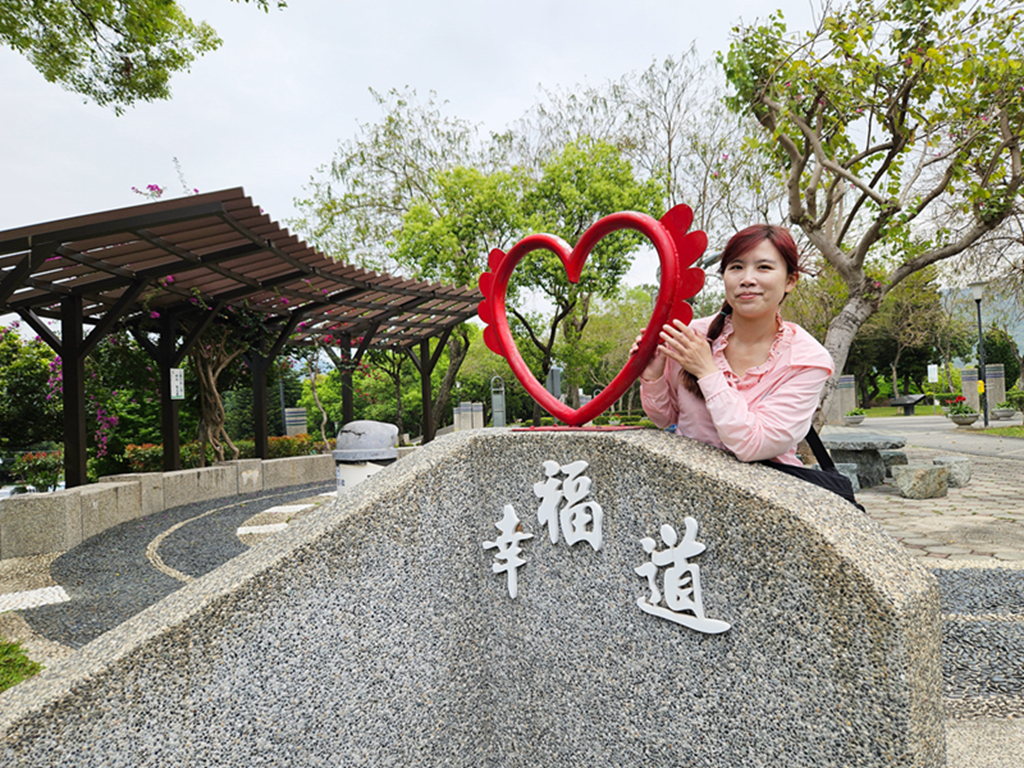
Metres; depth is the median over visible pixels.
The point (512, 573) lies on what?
character
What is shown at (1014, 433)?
lawn
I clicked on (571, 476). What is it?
sign lettering
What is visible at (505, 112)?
sky
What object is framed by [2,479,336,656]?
path
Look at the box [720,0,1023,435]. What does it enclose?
tree
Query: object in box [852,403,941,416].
lawn
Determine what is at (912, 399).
information board
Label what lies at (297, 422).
stone pillar
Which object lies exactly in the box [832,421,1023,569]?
paved plaza
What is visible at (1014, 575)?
gravel ground
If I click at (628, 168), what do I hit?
tree
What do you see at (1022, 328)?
hill
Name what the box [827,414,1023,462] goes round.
road
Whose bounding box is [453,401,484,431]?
stone pillar
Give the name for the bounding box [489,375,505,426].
post
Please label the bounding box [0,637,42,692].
grass patch
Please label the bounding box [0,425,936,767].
stone monument
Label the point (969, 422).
flower planter
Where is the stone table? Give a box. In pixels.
[820,430,906,490]
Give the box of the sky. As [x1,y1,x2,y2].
[0,0,981,299]
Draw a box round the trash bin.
[334,420,398,494]
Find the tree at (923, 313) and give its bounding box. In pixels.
[850,264,951,406]
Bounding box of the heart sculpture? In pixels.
[470,202,704,433]
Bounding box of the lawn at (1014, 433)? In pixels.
[973,424,1023,437]
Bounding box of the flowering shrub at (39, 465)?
[11,449,63,490]
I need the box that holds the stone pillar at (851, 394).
[830,374,856,422]
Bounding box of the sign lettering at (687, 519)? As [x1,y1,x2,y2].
[634,518,730,634]
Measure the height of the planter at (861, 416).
0.530 m
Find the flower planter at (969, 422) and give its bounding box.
[943,397,980,425]
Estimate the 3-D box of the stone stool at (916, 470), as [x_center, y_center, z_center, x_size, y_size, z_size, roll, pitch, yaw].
[5.126,1.234,8.592,0.593,0.387,0.566,-1,-1,-24]
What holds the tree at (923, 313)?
on the ground
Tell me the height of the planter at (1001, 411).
0.563 m
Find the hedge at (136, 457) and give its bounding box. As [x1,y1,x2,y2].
[119,432,328,470]
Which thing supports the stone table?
on the paved plaza
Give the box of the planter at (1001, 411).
[990,402,1016,419]
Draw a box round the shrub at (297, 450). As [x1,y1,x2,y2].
[267,433,325,458]
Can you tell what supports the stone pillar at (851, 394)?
on the ground
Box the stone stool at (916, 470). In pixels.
[892,463,948,499]
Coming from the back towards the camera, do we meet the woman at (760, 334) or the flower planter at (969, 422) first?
the flower planter at (969, 422)
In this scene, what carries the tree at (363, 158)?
on the ground
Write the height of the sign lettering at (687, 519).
0.300 m
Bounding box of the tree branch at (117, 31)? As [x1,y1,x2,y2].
[0,0,287,111]
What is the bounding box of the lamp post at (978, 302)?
[967,280,989,425]
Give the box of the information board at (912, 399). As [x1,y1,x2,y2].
[887,393,925,415]
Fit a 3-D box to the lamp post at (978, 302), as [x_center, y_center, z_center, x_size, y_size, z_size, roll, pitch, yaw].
[13.667,-0.876,19.902,0.600,4.280,0.581,-1,-1,2]
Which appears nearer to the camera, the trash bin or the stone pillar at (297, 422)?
the trash bin
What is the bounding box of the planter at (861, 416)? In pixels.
[843,408,865,425]
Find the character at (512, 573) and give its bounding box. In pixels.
[483,502,532,601]
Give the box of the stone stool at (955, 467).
[932,455,970,486]
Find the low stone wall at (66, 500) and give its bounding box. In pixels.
[0,451,335,559]
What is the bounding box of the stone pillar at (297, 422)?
[283,408,307,436]
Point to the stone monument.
(369, 495)
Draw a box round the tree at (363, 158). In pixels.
[289,83,498,438]
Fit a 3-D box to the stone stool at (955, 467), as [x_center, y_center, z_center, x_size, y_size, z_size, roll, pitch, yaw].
[6.039,1.203,9.405,0.475,0.378,0.474,-1,-1,-38]
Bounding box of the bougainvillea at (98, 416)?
[44,336,120,459]
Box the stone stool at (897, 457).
[880,449,907,473]
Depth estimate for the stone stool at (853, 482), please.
8.52 m
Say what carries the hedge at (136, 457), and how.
on the ground
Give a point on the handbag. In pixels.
(821, 482)
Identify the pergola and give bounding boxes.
[0,187,481,492]
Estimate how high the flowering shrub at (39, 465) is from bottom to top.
0.944 m
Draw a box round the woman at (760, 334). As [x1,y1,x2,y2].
[633,217,832,468]
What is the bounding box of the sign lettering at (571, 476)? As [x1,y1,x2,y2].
[533,459,603,549]
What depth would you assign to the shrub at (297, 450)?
16.18 m
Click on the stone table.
(863, 439)
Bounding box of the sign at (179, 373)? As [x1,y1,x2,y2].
[169,367,184,399]
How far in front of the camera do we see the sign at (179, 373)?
10.37 m
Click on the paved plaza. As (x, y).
(948, 495)
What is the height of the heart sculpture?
0.749 m
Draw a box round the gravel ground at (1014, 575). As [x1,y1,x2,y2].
[934,564,1023,717]
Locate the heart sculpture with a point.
(624, 384)
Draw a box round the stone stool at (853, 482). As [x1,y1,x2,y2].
[834,462,860,493]
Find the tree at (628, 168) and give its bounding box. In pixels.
[391,118,659,425]
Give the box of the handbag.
[772,423,862,510]
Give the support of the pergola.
on the ground
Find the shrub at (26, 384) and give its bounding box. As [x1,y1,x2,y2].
[0,322,62,452]
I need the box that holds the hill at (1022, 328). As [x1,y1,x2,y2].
[938,281,1023,358]
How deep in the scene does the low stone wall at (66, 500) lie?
8.13 m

- _WHAT IS EXPECTED_:
Could you restate each record word for word, keeping the pictures out?

- _REPLY_:
Metres; depth is the median over visible pixels.
The point (512, 573) lies on what?
character
What is shown at (1014, 433)?
lawn
I clicked on (571, 476). What is it?
sign lettering
What is visible at (505, 112)?
sky
What object is framed by [2,479,336,656]?
path
Look at the box [720,0,1023,435]. What does it enclose?
tree
Query: object in box [852,403,941,416].
lawn
Determine what is at (912, 399).
information board
Label what lies at (297, 422).
stone pillar
Which object lies exactly in the box [832,421,1023,569]?
paved plaza
What is visible at (1014, 575)?
gravel ground
If I click at (628, 168), what do I hit?
tree
What do you see at (1022, 328)?
hill
Name what the box [827,414,1023,462] goes round.
road
Whose bounding box is [453,401,484,431]?
stone pillar
Give the name for the bounding box [489,375,505,426].
post
Please label the bounding box [0,637,42,692].
grass patch
Please label the bounding box [0,425,936,767].
stone monument
Label the point (969, 422).
flower planter
Where is the stone table? Give a box. In pixels.
[820,430,906,490]
Give the box of the sky. As [x1,y1,x2,y2].
[0,0,981,299]
Draw a box round the trash bin.
[334,420,398,494]
Find the tree at (923, 313) and give its bounding box. In pixels.
[850,264,951,406]
Bounding box of the heart sculpture? In pixels.
[470,202,704,433]
Bounding box of the lawn at (1014, 433)? In pixels.
[973,424,1023,437]
Bounding box of the flowering shrub at (39, 465)?
[11,449,63,490]
I need the box that holds the stone pillar at (851, 394).
[830,374,856,422]
Bounding box of the sign lettering at (687, 519)? As [x1,y1,x2,y2].
[634,518,730,634]
Measure the height of the planter at (861, 416).
0.530 m
Find the flower planter at (969, 422) and give its bounding box.
[943,397,980,425]
Estimate the 3-D box of the stone stool at (916, 470), as [x_center, y_center, z_center, x_size, y_size, z_size, roll, pitch, yaw].
[5.126,1.234,8.592,0.593,0.387,0.566,-1,-1,-24]
What holds the tree at (923, 313)?
on the ground
Tell me the height of the planter at (1001, 411).
0.563 m
Find the hedge at (136, 457) and give its bounding box. As [x1,y1,x2,y2].
[119,432,328,470]
Which thing supports the stone table?
on the paved plaza
Give the box of the planter at (1001, 411).
[990,402,1016,419]
Draw a box round the shrub at (297, 450). As [x1,y1,x2,y2].
[267,433,325,458]
Can you tell what supports the stone pillar at (851, 394)?
on the ground
Box the stone stool at (916, 470). In pixels.
[892,463,948,499]
Coming from the back towards the camera, do we meet the woman at (760, 334) or the flower planter at (969, 422) first?
the flower planter at (969, 422)
In this scene, what carries the tree at (363, 158)?
on the ground
Write the height of the sign lettering at (687, 519).
0.300 m
Bounding box of the tree branch at (117, 31)? As [x1,y1,x2,y2].
[0,0,287,111]
What is the bounding box of the lamp post at (978, 302)?
[967,280,989,425]
Give the box of the information board at (912, 399). As [x1,y1,x2,y2].
[887,393,925,415]
Fit a 3-D box to the lamp post at (978, 302), as [x_center, y_center, z_center, x_size, y_size, z_size, roll, pitch, yaw].
[13.667,-0.876,19.902,0.600,4.280,0.581,-1,-1,2]
Which appears nearer to the camera, the trash bin or the stone pillar at (297, 422)?
the trash bin
What is the bounding box of the planter at (861, 416)? In pixels.
[843,408,865,425]
Find the character at (512, 573) and give its bounding box. In pixels.
[483,502,532,601]
Give the box of the stone stool at (955, 467).
[932,455,970,486]
Find the low stone wall at (66, 500) and give its bounding box. In pixels.
[0,451,335,559]
What is the bounding box of the stone pillar at (297, 422)?
[283,408,307,436]
Point to the stone monument.
(369, 495)
Draw a box round the tree at (363, 158). In pixels.
[289,83,498,438]
Fit a 3-D box to the stone stool at (955, 467), as [x_center, y_center, z_center, x_size, y_size, z_size, roll, pitch, yaw].
[6.039,1.203,9.405,0.475,0.378,0.474,-1,-1,-38]
Bounding box of the bougainvillea at (98, 416)?
[44,336,120,459]
Box the stone stool at (897, 457).
[880,449,907,473]
Depth estimate for the stone stool at (853, 482), please.
8.52 m
Say what carries the hedge at (136, 457), and how.
on the ground
Give a point on the handbag. In pixels.
(821, 482)
Identify the pergola and give bounding boxes.
[0,187,481,492]
Estimate how high the flowering shrub at (39, 465) is from bottom to top.
0.944 m
Draw a box round the woman at (760, 334). As [x1,y1,x2,y2].
[633,217,832,468]
What is the bounding box of the sign lettering at (571, 476)? As [x1,y1,x2,y2].
[533,459,603,549]
What depth would you assign to the shrub at (297, 450)?
16.18 m
Click on the stone table.
(863, 439)
Bounding box of the sign at (179, 373)? As [x1,y1,x2,y2].
[169,367,184,399]
How far in front of the camera do we see the sign at (179, 373)?
10.37 m
Click on the paved plaza. As (x, y).
(948, 495)
What is the height of the heart sculpture?
0.749 m
Draw a box round the gravel ground at (1014, 575). As [x1,y1,x2,y2].
[934,564,1023,717]
Locate the heart sculpture with a point.
(624, 384)
Draw a box round the stone stool at (853, 482). As [x1,y1,x2,y2].
[834,462,860,493]
Find the tree at (628, 168) and give its bounding box. In pixels.
[391,118,659,425]
Give the box of the handbag.
[772,423,862,510]
Give the support of the pergola.
on the ground
Find the shrub at (26, 384) and give its bounding box. As [x1,y1,x2,y2].
[0,322,62,452]
I need the box that holds the hill at (1022, 328). As [x1,y1,x2,y2].
[938,281,1023,358]
How deep in the scene does the low stone wall at (66, 500) lie?
8.13 m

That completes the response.